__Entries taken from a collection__
^^^^^^^^^^^^^^^^

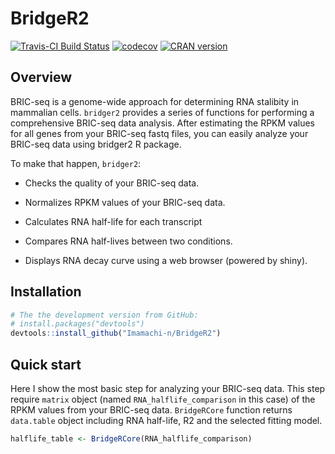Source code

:# BridgeR2
[![Travis-CI Build Status](https://travis-ci.org/Imamachi-n/BridgeR2.svg?branch=master)](https://travis-ci.org/Imamachi-n/BridgeR2)
[![codecov](https://codecov.io/gh/Imamachi-n/BridgeR2/branch/master/graph/badge.svg)](https://codecov.io/gh/Imamachi-n/BridgeR2)
[![CRAN version](http://www.r-pkg.org/badges/version/bridger2)](https://CRAN.R-project.org/package=bridger2)  
  
## Overview
BRIC-seq is a genome-wide approach for determining RNA stalibity in mammalian cells. `bridger2` provides a series of functions for performing a comprehensive BRIC-seq data analysis. After estimating the RPKM values for all genes from your BRIC-seq fastq files, you can easily analyze your BRIC-seq data using bridger2 R package. 

To make that happen, `bridger2`:
* Checks the quality of your BRIC-seq data.

* Normalizes RPKM values of your BRIC-seq data.

* Calculates RNA half-life for each transcript

* Compares RNA half-lives between two conditions.

* Displays RNA decay curve using a web browser (powered by shiny).

## Installation
```r
# The the development version from GitHub:
# install.packages("devtools")
devtools::install_github("Imamachi-n/BridgeR2")
```

## Quick start
Here I show the most basic step for analyzing your BRIC-seq data. This step require `matrix` object (named `RNA_halflife_comparison` in this case) of the RPKM values from your BRIC-seq data. `BridgeRCore` function returns `data.table` object including RNA half-life, R2 and the selected fitting model.
```r
halflife_table <- BridgeRCore(RNA_halflife_comparison)
```
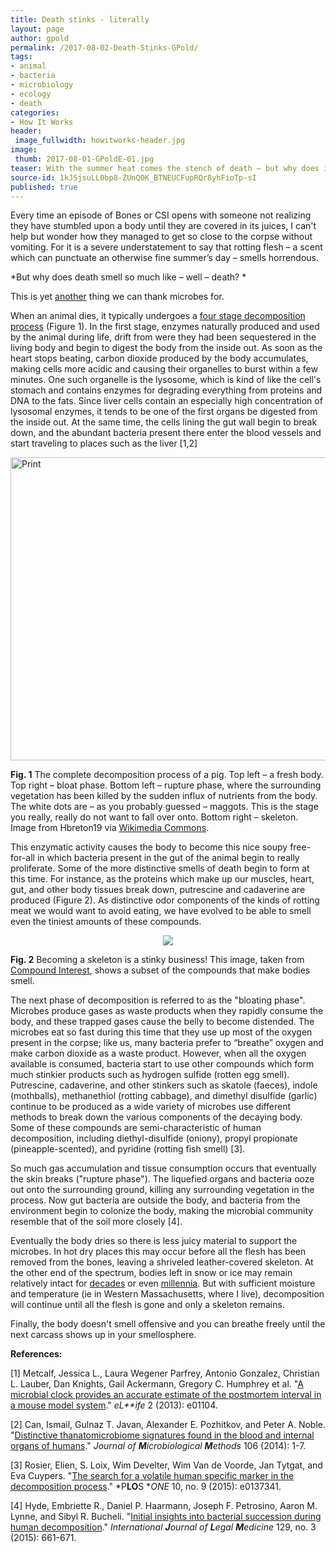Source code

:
 ```yaml
---
title: Death stinks - literally
layout: page
author: gpold
permalink: /2017-08-02-Death-Stinks-GPold/
tags:
- animal
- bacteria
- microbiology
- ecology
- death
categories:
- How It Works
header:
 image_fullwidth: howitworks-header.jpg
image:
 thumb: 2017-08-01-GPoldE-01.jpg
teaser: With the summer heat comes the stench of death – but why does it smell so bad?
source-id: 1kJSjsuLL0bp8-ZUnQ0K_BTNEUCFupRQr8yhFioTp-sI
published: true
---
```

Every time an episode of Bones or CSI opens with someone not realizing they have stumbled upon a body until they are covered in its juices, I can't help but wonder how they managed to get so close to the corpse without vomiting. For it is a severe understatement to say that rotting flesh – a scent which can punctuate an otherwise fine summer’s day – smells horrendous. 

*But why does death smell so much like – well – death? *

This is yet [another](http://thatslifesci.com.s3-website-us-east-1.amazonaws.com/2016-11-01-Employee-of-the-Month-Hire-a-Microbe-to-Do-Your-Work-Melzer/) thing we can thank microbes for.

When an animal dies, it typically undergoes a [four stage decomposition process](https://youtu.be/OFJrow7yaec) (Figure 1). In the first stage, enzymes naturally produced and used by the animal during life, drift from were they had been sequestered in the living body and begin to digest the body from the inside out. As soon as the heart stops beating, carbon dioxide produced by the body accumulates, making cells more acidic and causing their organelles to burst within a few minutes. One such organelle is the lysosome, which is kind of like the cell's stomach and contains enzymes for degrading everything from proteins and DNA to the fats. Since liver cells contain an especially high concentration of lysosomal enzymes, it tends to be one of the first organs be digested from the inside out. At the same time, the cells lining the gut wall begin to break down, and the abundant bacteria present there enter the blood vessels and start traveling to places such as the liver [1,2] 

<a data-flickr-embed="true"  href="https://www.flickr.com/photos/139839751@N06/36155093802/in/dateposted-friend/" title="Print"><img src="https://farm5.staticflickr.com/4342/36155093802_dbf2fbc514_z.jpg" width="640" height="485" alt="Print"></a><script async src="//embedr.flickr.com/assets/client-code.js" charset="utf-8"></script>

****Fig. ****1******** The complete decomposition process of a pig. Top left – a fresh body. Top right – bloat phase. Bottom left – rupture phase, where the surrounding vegetation has been killed by the sudden influx of nutrients from the body. The white dots are – as you probably guessed – maggots. This is the stage you really, really do not want to fall over onto. Bottom right – skeleton. Image from Hbreton19 via [Wikimedia Commons](https://upload.wikimedia.org/wikipedia/commons/c/ce/Example_of_a_pig_carcass_in_the_active_decay_stage_of_decomposition.jpg).  

This enzymatic activity causes the body to become this nice soupy free-for-all in which bacteria present in the gut of the animal begin to really proliferate. Some of the more distinctive smells of death begin to form at this time. For instance, as the proteins which make up our muscles, heart, gut, and other body tissues break down, putrescine and cadaverine are produced (Figure 2). As distinctive odor components of the kinds of rotting meat we would want to avoid eating, we have evolved to be able to smell even the tiniest amounts of these compounds.

<div style="text-align:center"><img src ="http://www.compoundchem.com/wp-content/uploads/2014/10/The-Chemistry-of-the-Smell-of-Death.png"/></div>

****Fig. 2**** Becoming a skeleton is a stinky business! This image, taken from [Compound Interest](http://www.compoundchem.com/wp-content/uploads/2014/10/The-Chemistry-of-the-Smell-of-Death.png), shows a subset of the compounds that make bodies smell.

The next phase of decomposition is referred to as the "bloating phase". Microbes produce gases as waste products when they rapidly consume the body, and these trapped gases cause the belly to become distended. The microbes eat so fast during this time that they use up most of the oxygen present in the corpse; like us, many bacteria prefer to “breathe” oxygen and make carbon dioxide as a waste product. However, when all the oxygen available is consumed, bacteria start to use other compounds which form much stinkier products such as hydrogen sulfide (rotten egg smell). Putrescine, cadaverine, and other stinkers such as skatole (faeces), indole (mothballs), methanethiol (rotting cabbage), and dimethyl disulfide (garlic) continue to be produced as a wide variety of microbes use different methods to break down the various components of the decaying body. Some of these compounds are semi-characteristic of human decomposition, including diethyl-disulfide (oniony), propyl propionate (pineapple-scented), and pyridine (rotting fish smell) [3]. 

So much gas accumulation and tissue consumption occurs that eventually the skin breaks ("rupture phase"). The liquefied organs and bacteria ooze out onto the surrounding ground, killing any surrounding vegetation in the process. Now gut bacteria are outside the body, and bacteria from the environment begin to colonize the body, making the microbial community resemble that of the soil more closely [4]. 

Eventually the body dries so there is less juicy material to support the microbes. In hot dry places this may occur before all the flesh has been removed from the bones, leaving a shriveled leather-covered skeleton. At the other end of the spectrum, bodies left in snow or ice may remain relatively intact for [decades](http://www.nytimes.com/1998/08/21/world/in-the-norwegian-permafrost-a-new-hunt-for-the-deadly-1918-flu-virus.html) or even [millennia](https://en.wikipedia.org/wiki/%C3%96tzi). But with sufficient moisture and temperature (ie in Western Massachusetts, where I live), decomposition will continue until all the flesh is gone and only a skeleton remains. 

Finally, the body doesn't smell offensive and you can breathe freely until the next carcass shows up in your smellosphere.

**References:**

 [1] Metcalf, Jessica L., Laura Wegener Parfrey, Antonio Gonzalez, Christian L. Lauber, Dan Knights, Gail Ackermann, Gregory C. Humphrey et al. "[A microbial clock provides an accurate estimate of the postmortem interval in a mouse model system](https://elifesciences.org/articles/01104)." *eL**ife* 2 (2013): e01104.

[2] Can, Ismail, Gulnaz T. Javan, Alexander E. Pozhitkov, and Peter A. Noble. "[Distinctive thanatomicrobiome signatures found in the blood and internal organs of humans](https://www.researchgate.net/publication/264502497_Distinctive_thanatomicrobiome_signatures_found_in_the_blood_and_internal_organs_of_humans)." *Journal of **M**icrobiological **M**ethods* 106 (2014): 1-7.

[3] Rosier, Elien, S. Loix, Wim Develter, Wim Van de Voorde, Jan Tytgat, and Eva Cuypers. "[The search for a volatile human specific marker in the decomposition process](http://journals.plos.org/plosone/article?id=10.1371/journal.pone.0137341)." *P**LO**S **ONE* 10, no. 9 (2015): e0137341.

[4] Hyde, Embriette R., Daniel P. Haarmann, Joseph F. Petrosino, Aaron M. Lynne, and Sibyl R. Bucheli. "[Initial insights into bacterial succession during human decomposition](https://www.researchgate.net/publication/268877024_Initial_insights_into_bacterial_succession_during_human_decomposition)." *International **J**ournal of **L**egal **M**edicine* 129, no. 3 (2015): 661-671.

^^^^^^^^^^^^^^^^

__EXERCISE REQUIREMENTS__
In the entries above, please find the line with "(powered by shiny)." and the line with "## Quick start", then write out exactly those two lines and every line between them, and nothing more.

__SOLUTION__
* Displays RNA decay curve using a web browser (powered by shiny).

## Installation
```r
# The the development version from GitHub:
# install.packages("devtools")
devtools::install_github("Imamachi-n/BridgeR2")
```

## Quick start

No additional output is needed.